Nearly a decade and a half ago as a young state lawmaker, I told Gladys, Agnes and Rose that I’d help. We tried; lord knows we tried. The time was wrong.
I didn’t know then what Artie knew. But learned it over time. Good change is slow. It may take decades to bring positives alive. Standing up for real people, old-timers, retirees, and working folk was as important then as today. You know. Many long-term locals volunteer to make things better.
Back then the last land rush burst through the valley. Market valuations crashed as the Great Recession took hold, yet state property tax assessments increased. Tax appraisals look at past market values. Something to consider as the next bi-yearly reappraisal cycle approaches.
Ultimately after boxes of data, scores of words, that Legislature sent the governor a bill reducing residential tax rates, stopping the reappraisal’s tax valuation increase. Homeowners shouldn’t have to pay extra property taxes to Montana just because the state reassessed homes.
Reappraisal said homes were suddenly worth nearly $60 billion more statewide. This year’s Legislature didn’t reduce homeowner tax rates. They let the full increase of your home valuation be taxed at the same rate as before reappraisal.
That means that the state portion of homeowner property taxes increase 43% statewide come November tax bills. I know they keep saying that local government will stop extra property taxes from reappraisal.
Local government cannot mitigate the state portion of property taxes. That’s the job of the Legislature, always has been. Much like, it’s lawmakers’ job to assure industry and big commercial property taxes don’t shift onto local homeowners.
Similar to Montana’s deregulation debacle, this year’s Legislature suddenly increased the residential share of local taxes while every other class of property decreases.
Homeowners can expect the state portion of November’s property taxes to increase at the same percentage rate as their home increased in tax value during the state’s latest two-year reappraisal.
Local government is capped at 2.6%. Cities and counties are required by state law to not increase by more than half the rate of inflation over the past three years.
The 43% increase in state property taxes statewide means that residential property owners owe Montana, not local government, an extra $81 million annually when tax bills hit mailboxes, right before municipal and school bond elections.
Three numbers and three hours is all the Legislature needed to cancel the cyclical effects of property tax reappraisals on homeowners. No really, a simple fix. As I recall, the supermajority was super focused, preoccupied with other important matters of state.
It’s not like the supermajority didn’t know a bi-yearly reappraisal was coming. Sharply increased state property tax dollar projections were shown in both executive and legislative reports, before and during the Session.

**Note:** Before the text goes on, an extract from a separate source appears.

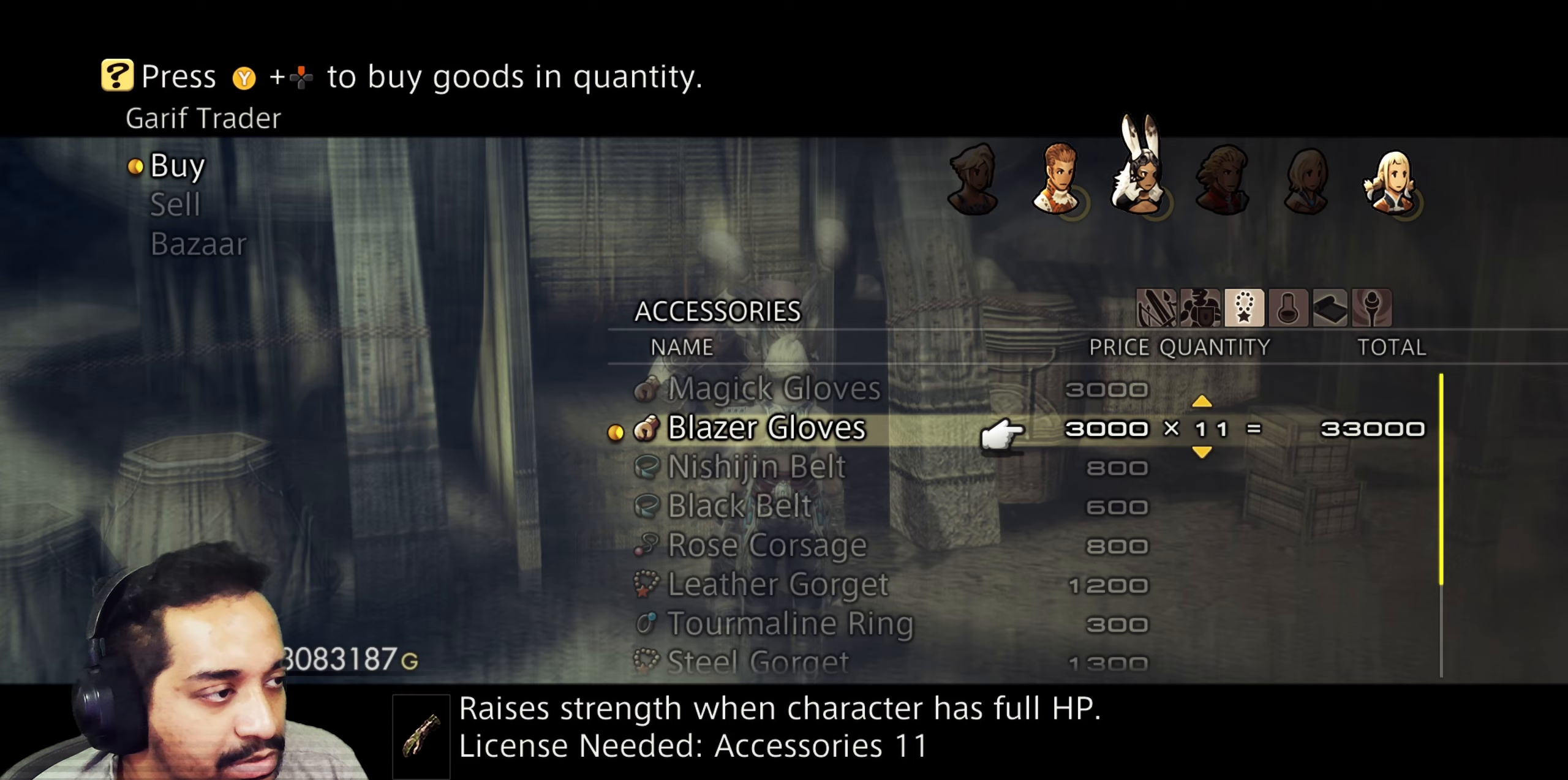
Gameplay with a controller (PlayStation layout); each line is a JSON object with the inputs held at the frame after it (dt_ms = milliseconds from this image to that frame). "events" lists button and stick changes between this image and that frame as [ms after this image, input, new state], when the widget could be followed in between. Not read: L3 R3.
{"dt_ms": 500, "buttons": [], "left_stick": "center", "right_stick": "center", "events": [[100, "CROSS", "up"], [167, "CROSS", "down"], [267, "CROSS", "up"], [333, "CROSS", "down"], [433, "CROSS", "up"]]}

Adjusted tax rates to cancel reappraisal increases were offered to lawmakers last November.
Fourteen years ago, we tried capping homeowner property tax bills to a max 3% growth. Lots of lawmakers didn’t like it, probably still don’t.
Artie sat with me at Sen. Lee Metcalf’s roundtable and consoled by weaving untold tales from his early days as a congressional staffer. Artie knew that I let Gladys, Agnes and Rose down and there was nothing he could do about it.
Politicians are blaming local government for these upcoming property tax increases. That’s baloney. This is, and remains a legislative matter. Property taxes are the state’s second largest source of ongoing income and homeowners now pay the vast bulk of total collections.
Someone should cap the state’s portion of property taxes at the same half rate on inflation Montana mandates for local government. And what’s with six weeks to apply for potential rebates? Govs. Mark Racicot and Brian Schweitzer just mailed us checks.